Más músculo para ACS
La estrategia de crecimiento también tiene uno de sus principales brazos en Abertis. ACS, junto a su socio Mundys, ha realizado inyecciones de capital para financiar nuevas oportunidades en el negocio concesional.
Entre 2025 y 2026, ACS ha aportado alrededor de 200 millones de euros a Abertis para apoyar la adquisición de nuevos activos de autopistas de peaje. A estas inversiones se suman otros 345 millones de euros destinados a activos de infraestructuras greenfield, es decir, proyectos desarrollados desde sus primeras fases.
Aunque estas operaciones no responden estrictamente al patrón de una adquisición corporativa como Autmatec o Thiess, sí forman parte de la misma estrategia de ampliación del perímetro de negocio.

El objetivo es aumentar la exposición del grupo a activos de infraestructuras con una vida concesional prolongada y generar nuevas oportunidades de crecimiento en mercados internacionales.
Abertis constituye uno de los principales pilares del negocio concesional de ACS y una de las vías utilizadas por el grupo para canalizar capital hacia nuevas infraestructuras. La inversión en concesiones permite además combinar el crecimiento mediante adquisiciones con el desarrollo de nuevos proyectos.

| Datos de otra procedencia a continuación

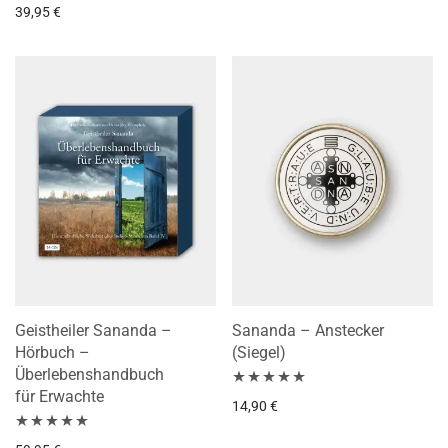
Bewertet mit
39,95
€
5.00
von 5
Geistheiler Sananda –
Sananda – Anstecker
Hörbuch –
(Siegel)
Überlebenshandbuch
für Erwachte
Bewertet mit
14,90
€
4.86
von 5
Bewertet mit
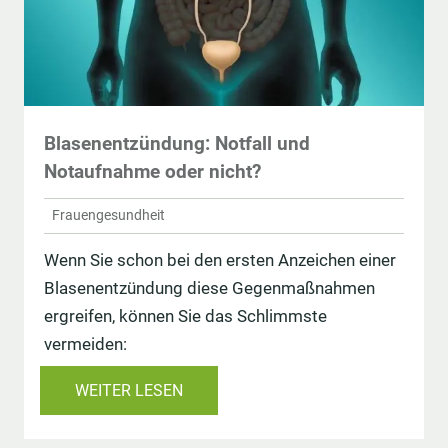
Blasenentzündung: Notfall und
Notaufnahme oder nicht?
Frauengesundheit
Wenn Sie schon bei den ersten Anzeichen einer
Blasenentzündung diese Gegenmaßnahmen
ergreifen, können Sie das Schlimmste
vermeiden:
WEITER LESEN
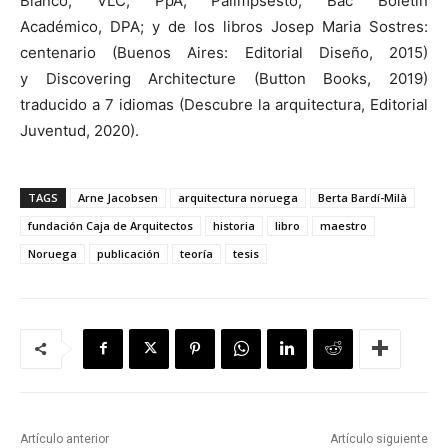
Blanco, VLC, PpA, Palimpsesto, Bac Boletín
Académico, DPA; y de los libros Josep Maria Sostres:
centenario (Buenos Aires: Editorial Diseño, 2015)
y Discovering Architecture (Button Books, 2019)
traducido a 7 idiomas (Descubre la arquitectura, Editorial
Juventud, 2020).
TAGS
Arne Jacobsen
arquitectura noruega
Berta Bardí-Milà
fundación Caja de Arquitectos
historia
libro
maestro
Noruega
publicación
teoría
tesis
Artículo anterior
Artículo siguiente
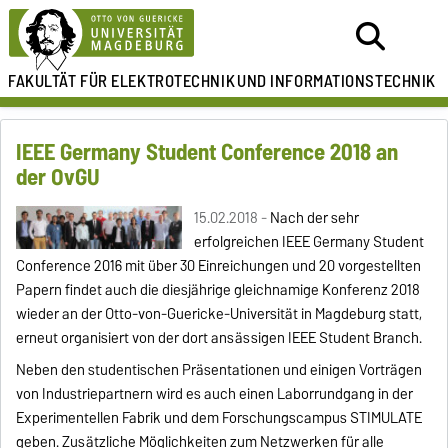
FAKULTÄT FÜR ELEKTROTECHNIK
UND INFORMATIONSTECHNIK
IEEE Germany Student Conference 2018 an
der OvGU
15.02.2018 -
Nach der sehr
erfolgreichen IEEE Germany Student
Conference 2016 mit über 30 Einreichungen und 20 vorgestellten
Papern findet auch die diesjährige gleichnamige Konferenz 2018
wieder an der Otto-von-Guericke-Universität in Magdeburg statt,
erneut organisiert von der dort ansässigen IEEE Student Branch.
Neben den studentischen Präsentationen und einigen Vorträgen
von Industriepartnern wird es auch einen Laborrundgang in der
Experimentellen Fabrik und dem Forschungscampus STIMULATE
geben. Zusätzliche Möglichkeiten zum Netzwerken für alle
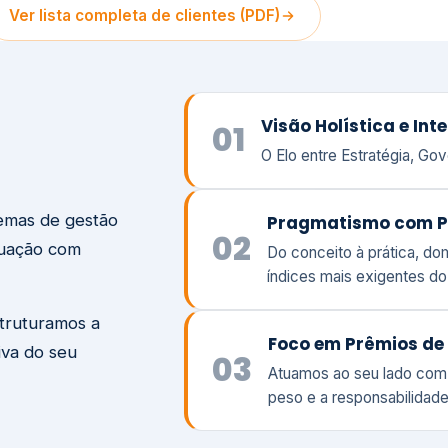
temas de gestão
Pragmatismo com P
02
tuação com
Do conceito à prática, d
índices mais exigentes d
struturamos a
Foco em Prêmios de 
iva do seu
03
Atuamos ao seu lado com
peso e a responsabilidade
Visão
Va
Clique aqui →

La compra de Autmatec lleva al grupo hacia las redes eléctricas y la transición energética en Europa; la recuperación del 100% de Thiess refuerza su posición en la minería australiana; la adquisición de terrenos en Virginia abre una vía de crecimiento en las infraestructuras asociadas a la inteligencia artificial; y las inversiones en Abertis apuntalan el negocio concesional.
Con Autmatec como última adquisición corporativa, Thiess de nuevo bajo control total, cientos de millones destinados a activos de centros de datos en Estados Unidos y nuevas inversiones a través de Abertis, ACS mantiene abierta una estrategia de crecimiento basada en colocar capital allí donde identifica nuevas necesidades de infraestructura.
El resultado es un grupo con una cartera cada vez más internacional y expuesta a algunas de las grandes tendencias que están condicionando las infraestructuras globales: electrificación, transición energética, minería, inteligencia artificial y movilidad. Una expansión que se está produciendo, en buena medida, a golpe de talonario.